CSS used the grant to launch its new "Veteran to BS in Nursing program."
The grant gives CSS the opportunity to promote recruitment, enrollment, retention, graduation and job placement for veterans seeking a bachelor's degree in nursing. "Many veterans return to home base after active duty, and many of those areas are rural," explains Lt. Col.(Ret) Sue Connor, associate professor of nursing at CSS.
The nearly $1 million grant was awarded to cover institutional expenses for a three-year period, ending in June 2018. "The grant will help get these initiatives grounded to continue into the future," Connor says. "Sustainability is our goal."
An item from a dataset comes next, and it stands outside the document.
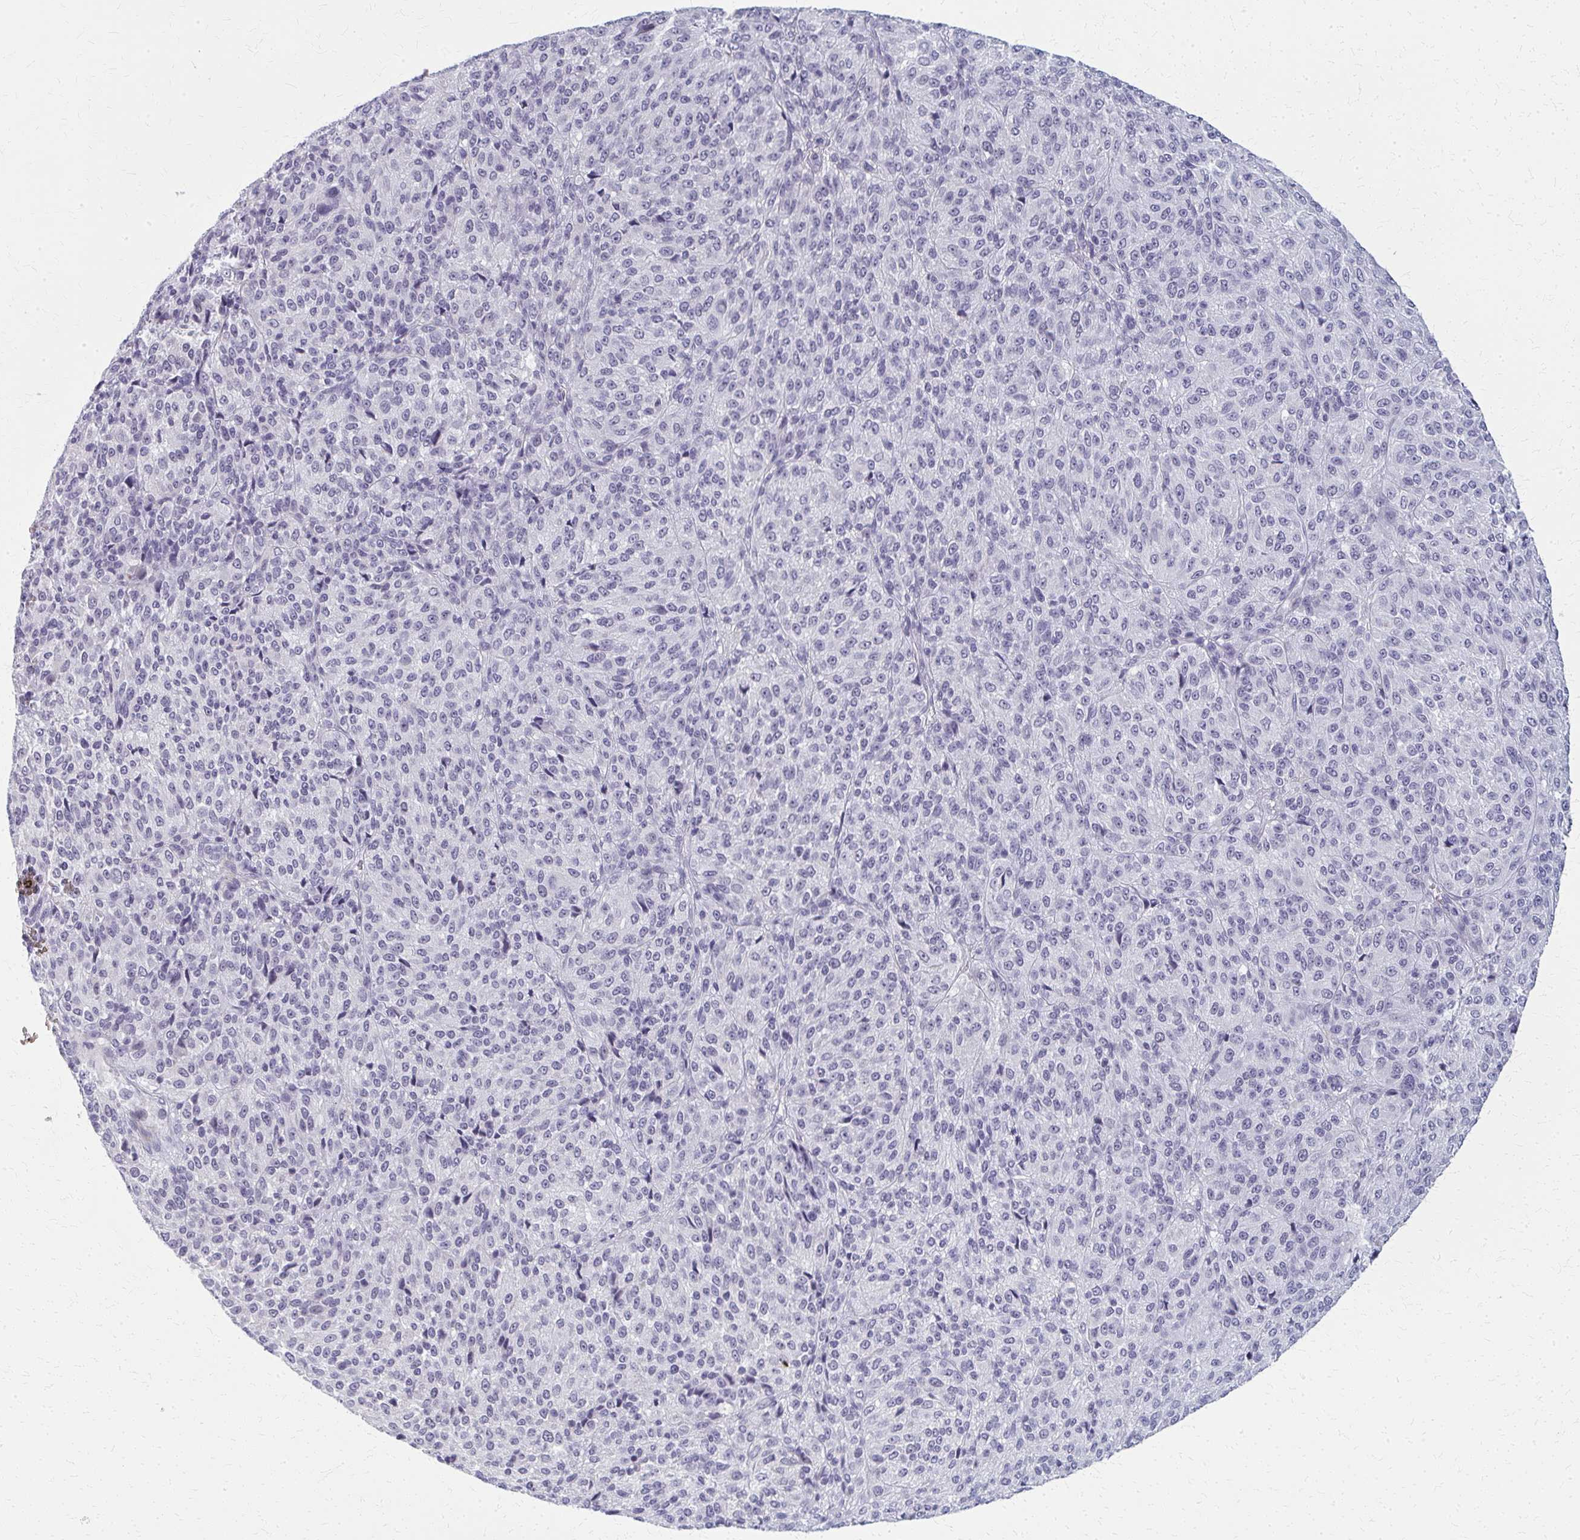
{"staining": {"intensity": "negative", "quantity": "none", "location": "none"}, "tissue": "melanoma", "cell_type": "Tumor cells", "image_type": "cancer", "snomed": [{"axis": "morphology", "description": "Malignant melanoma, Metastatic site"}, {"axis": "topography", "description": "Brain"}], "caption": "This image is of melanoma stained with immunohistochemistry to label a protein in brown with the nuclei are counter-stained blue. There is no positivity in tumor cells.", "gene": "CASQ2", "patient": {"sex": "female", "age": 56}}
Three types of students are eligible to participate in the Veteran to BS in Nursing program:
The program's first cohort launched in spring 2016.
Connor retired from the United States Air Force in 2004, and she was hired as the lead faculty member of the Veteran to BS in Nursing program. Implementing a faculty member with military experience was one of the chief action items recommended with the grant. "Veterans, as with any subculture, tend to speak easier among peers because they speak a common language," Connor says. "Bringing on a veteran who is a practicing nurse was an effort to help translate things for the students and assist throughout each phase of their transition."
In addition, CSS has committed to providing all faculty members with more information specific to veteran health relevant to their veteran students.
Another facet that sets this program apart from other nursing programs is the implementation of a close cohort model — based on a platoon model, Connor explains — that promotes bonding among students, increased collaboration and the ability to rely on one another's strengths. Students are also connected with mentors who are practicing nurses with military experience, and they are offered increased clinical opportunities to expand their skills.
Finally, the Veteran to BS in Nursing program has instilled veteran health into its nursing curriculum. "For instance, in our sophomore class, we've given each student a FitBit so they can assess their own wellness (including sleep, diet and exercise), and then consider how those things can lead to poor health and disease," Connor says. This has been done in partnership with Strong Compass, an initiative of the Duluth Vet Center.
Students within the program can also expect to encounter several curriculum focus-points, such as issues related to veterans who've encountered region-specific health complications, mental health hurdles and more.
CSS has spent years laying the foundation for quality military and veteran services for its students. And with the HRSA grant, the Veteran to BS in Nursing program is now paving the way to further help veterans transition to life as a student and later as a professional nurse while also addressing the nation's nursing shortage — an issue even more prominent in rural communities.